The Solid Waste Inspections and Compliance Unit conducts inspections and provides compliance assistance in the following areas:
Lead-Acid Battery Disposal
Automotive and household batteries are recyclable. To locate a nearby battery drop off site or recycler contact Earth 911 .
Another option is to bring your batteries to a household hazardous waste collection site or save them for a household hazardous waste collection event in your area. Contact your local city, town or county for times and locations.
Lead-Acid Battery Collection/Recycling Authorization
If the facility wants to be an approved battery collection site, complete and return the Battery Collection/Recycling Facility Authorization Application to:
Arizona Department of Environmental Quality
1110 West Washington Street
Phoenix, Arizona 85007
Home Medical Sharps Disposal
The handling and disposal of used home generated medical sharps such as needles, syringes, and lancets, are exempted from regulation in Arizona's Medical Waste Regulations (Arizona Administrative Code (A.A.C.) R18-13-1401 et seq.). However, these materials still need to be handled safely. ADEQ needs your help in ensuring that medical sharps are disposed of in a manner that minmizes health risks to garbage haulers, landfill personnel and the community.
Medical sharps should be placed in either a purchased medical sharps container (from a pharmacy or health care provider) or a heavy-plastic or metal container. The containers should be puncture-proof with a tight-fitting lid. Household containers such as plastic detergent bottles can be used if the following precautions are observed:
- Use heavy-duty tape such as electrical or duct tape to secure the lid to the container.
- Write the words "Not Recyclable" on the container with a black indelible marker. This helps to ensure the container will not be inadvertently mingled with recyclable materials.
- Do not use a clear or glass container.
- Do not over-stuff the containers with medical sharps (fill only to approximately: full).
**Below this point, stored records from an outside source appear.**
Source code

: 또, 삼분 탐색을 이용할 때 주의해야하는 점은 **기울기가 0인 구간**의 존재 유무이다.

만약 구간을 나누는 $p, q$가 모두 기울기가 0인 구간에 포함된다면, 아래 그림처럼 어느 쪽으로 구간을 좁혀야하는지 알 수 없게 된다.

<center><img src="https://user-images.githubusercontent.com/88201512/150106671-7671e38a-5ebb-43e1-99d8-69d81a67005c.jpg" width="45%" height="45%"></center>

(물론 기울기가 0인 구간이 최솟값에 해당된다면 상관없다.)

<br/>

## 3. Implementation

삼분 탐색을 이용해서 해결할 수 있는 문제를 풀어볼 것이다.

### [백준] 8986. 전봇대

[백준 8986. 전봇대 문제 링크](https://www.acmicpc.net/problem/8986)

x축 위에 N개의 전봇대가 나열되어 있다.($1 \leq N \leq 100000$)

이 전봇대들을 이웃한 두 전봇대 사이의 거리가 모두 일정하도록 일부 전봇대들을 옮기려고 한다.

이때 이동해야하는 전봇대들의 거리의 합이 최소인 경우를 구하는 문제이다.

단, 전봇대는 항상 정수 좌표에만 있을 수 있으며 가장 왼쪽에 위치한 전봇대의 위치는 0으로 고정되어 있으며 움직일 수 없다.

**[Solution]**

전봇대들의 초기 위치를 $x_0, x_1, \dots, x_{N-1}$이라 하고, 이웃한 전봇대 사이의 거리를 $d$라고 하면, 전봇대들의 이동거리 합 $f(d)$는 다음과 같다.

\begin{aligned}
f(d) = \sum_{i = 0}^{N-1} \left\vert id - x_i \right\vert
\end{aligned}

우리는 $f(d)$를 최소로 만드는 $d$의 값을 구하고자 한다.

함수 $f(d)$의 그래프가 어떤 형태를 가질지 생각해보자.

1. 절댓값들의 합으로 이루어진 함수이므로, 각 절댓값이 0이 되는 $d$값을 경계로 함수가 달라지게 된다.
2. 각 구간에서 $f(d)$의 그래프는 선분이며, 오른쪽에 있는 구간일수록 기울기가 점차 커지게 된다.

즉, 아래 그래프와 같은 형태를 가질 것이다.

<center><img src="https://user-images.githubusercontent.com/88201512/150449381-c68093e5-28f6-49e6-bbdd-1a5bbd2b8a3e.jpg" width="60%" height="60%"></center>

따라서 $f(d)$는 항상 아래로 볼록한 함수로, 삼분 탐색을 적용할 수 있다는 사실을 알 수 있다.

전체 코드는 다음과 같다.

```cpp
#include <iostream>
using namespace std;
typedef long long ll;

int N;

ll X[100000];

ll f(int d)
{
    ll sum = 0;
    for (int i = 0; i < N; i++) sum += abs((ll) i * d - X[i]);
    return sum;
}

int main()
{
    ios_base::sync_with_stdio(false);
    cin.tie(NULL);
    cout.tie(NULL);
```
This can increase pressure on the lid and cause a release of the medical sharps.
While waiting for a full container, keep out of reach of children and pets. Always wash your hands after touching medical sharps. Although other methods of disposal are preferred, the container may be placed in your regular trash for disposal once you have followed the precautions mentioned above.
Prescription Drug Disposal
The federal government has released guidelines which are designed to reduce the diversion of prescription drugs into surface waters, soils, and the groundwater to protect the environment. ADEQ has created the Prescription Drug Disposal brochure (en español) so you can properly dispose of your medications.
Effective August 15, 2005, A.R.S. § 44-1342 requires a tattoo needle and any waste exposed to human blood that is generated in the creation of a tattoo to be disposed of in the same manner as biohazardous medical waste, pursuant to section 49-761. View Senate Bill 2679 , which created this requirement.